▶ **Task instructions**
Collect every line of the data below that contains the word "nearest", with case counting.

───

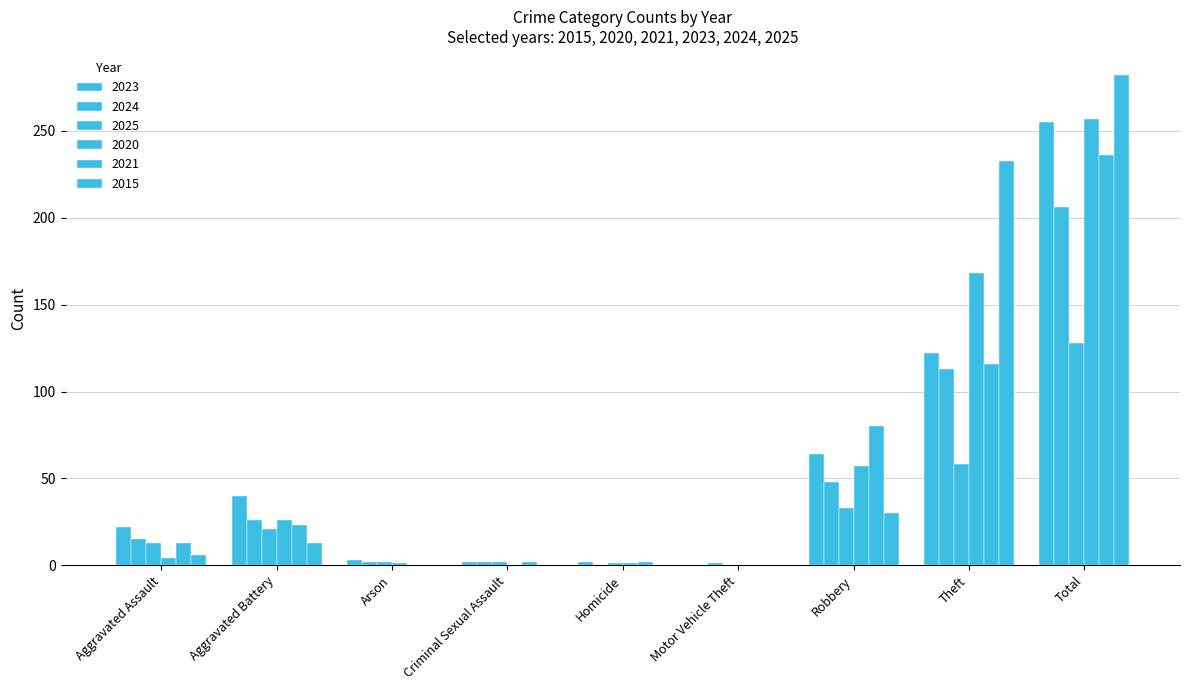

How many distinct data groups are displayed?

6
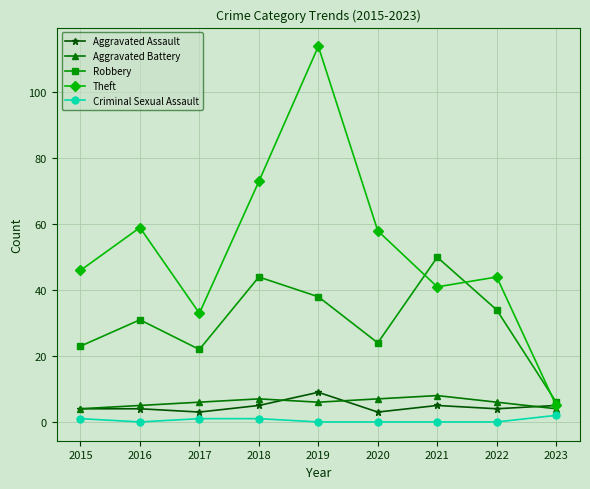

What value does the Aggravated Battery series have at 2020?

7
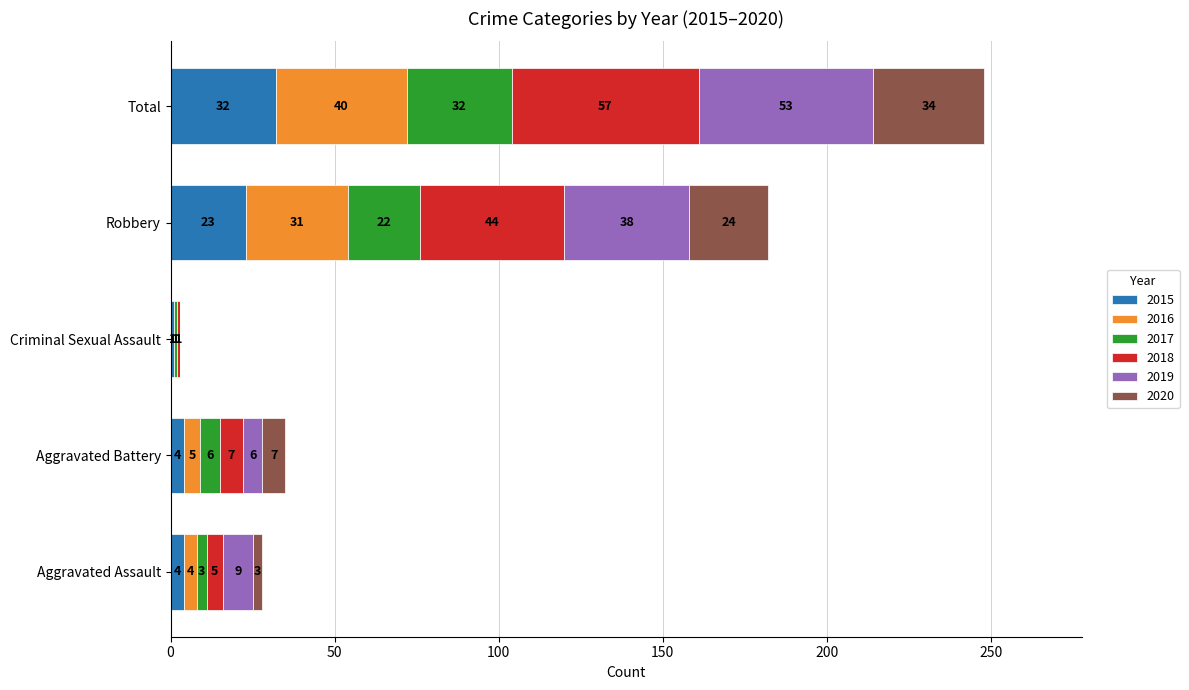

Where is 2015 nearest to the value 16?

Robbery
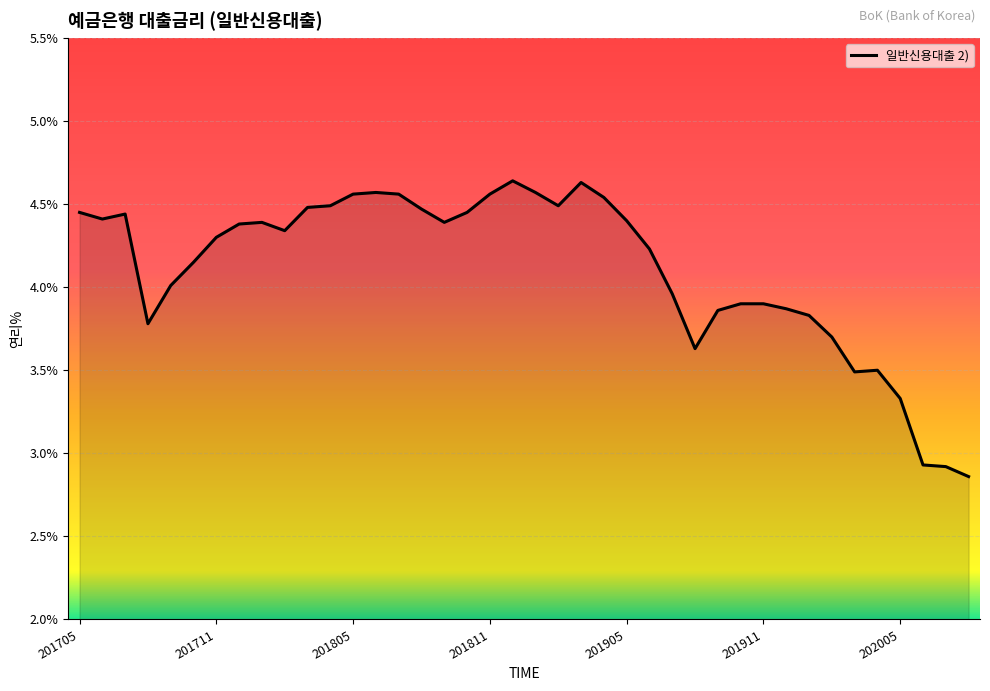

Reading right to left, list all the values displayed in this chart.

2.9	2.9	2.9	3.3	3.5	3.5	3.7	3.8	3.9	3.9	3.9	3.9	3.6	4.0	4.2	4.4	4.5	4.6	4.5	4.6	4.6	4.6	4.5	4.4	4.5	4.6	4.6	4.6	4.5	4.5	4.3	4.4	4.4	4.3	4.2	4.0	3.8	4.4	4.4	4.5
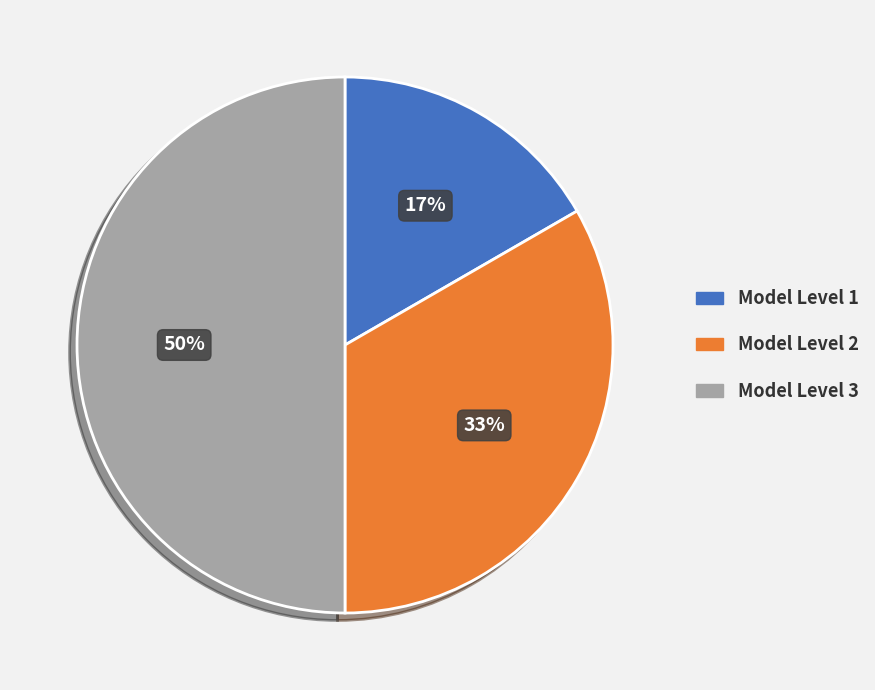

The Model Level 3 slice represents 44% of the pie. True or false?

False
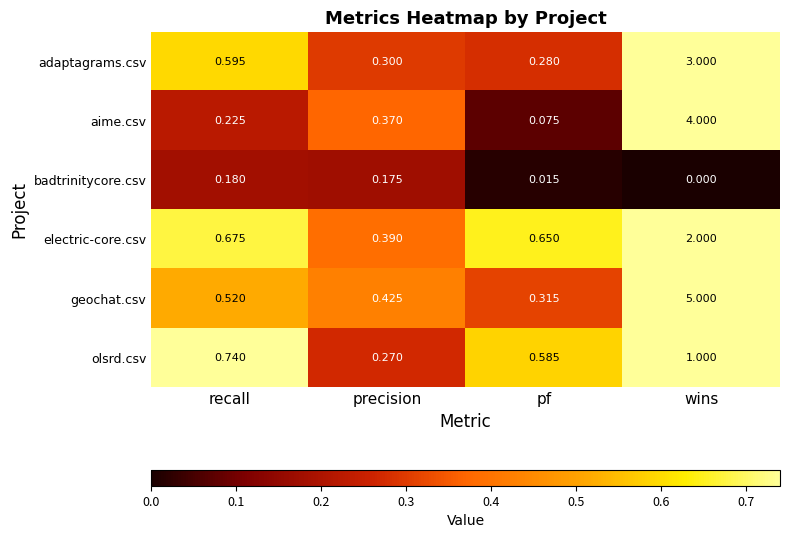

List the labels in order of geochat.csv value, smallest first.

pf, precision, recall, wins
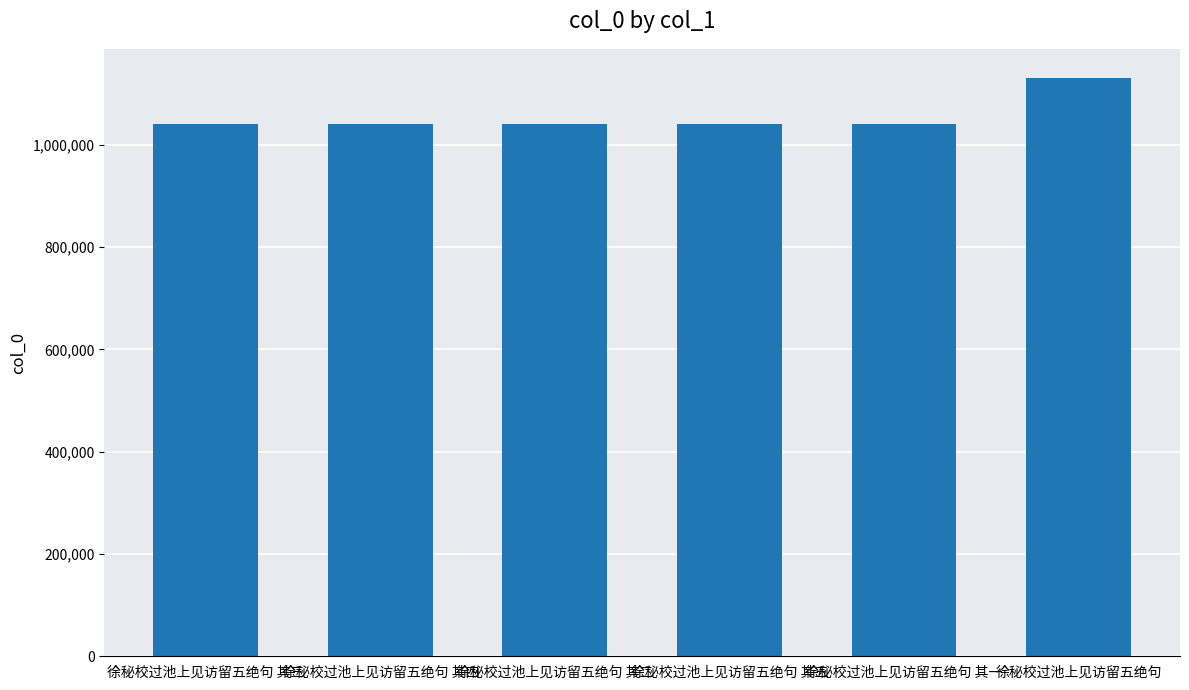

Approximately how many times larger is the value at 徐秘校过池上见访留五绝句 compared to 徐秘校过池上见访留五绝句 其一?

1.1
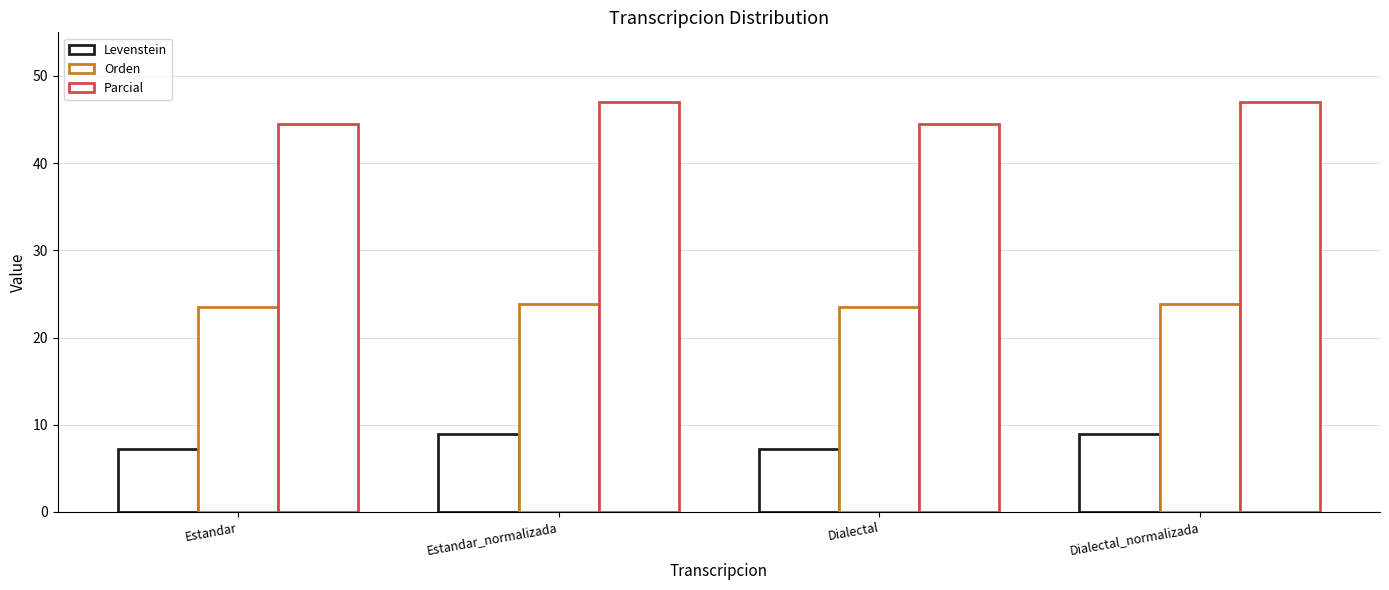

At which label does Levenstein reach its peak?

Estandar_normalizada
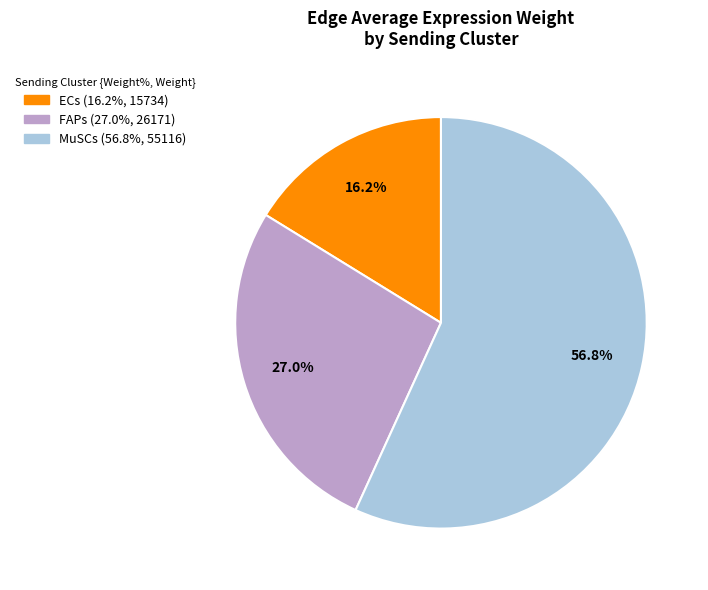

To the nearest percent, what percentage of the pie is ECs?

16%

───

▶ **Exercise output**
Where is 2015 nearest to the value 16?
To the nearest percent, what percentage of the pie is ECs?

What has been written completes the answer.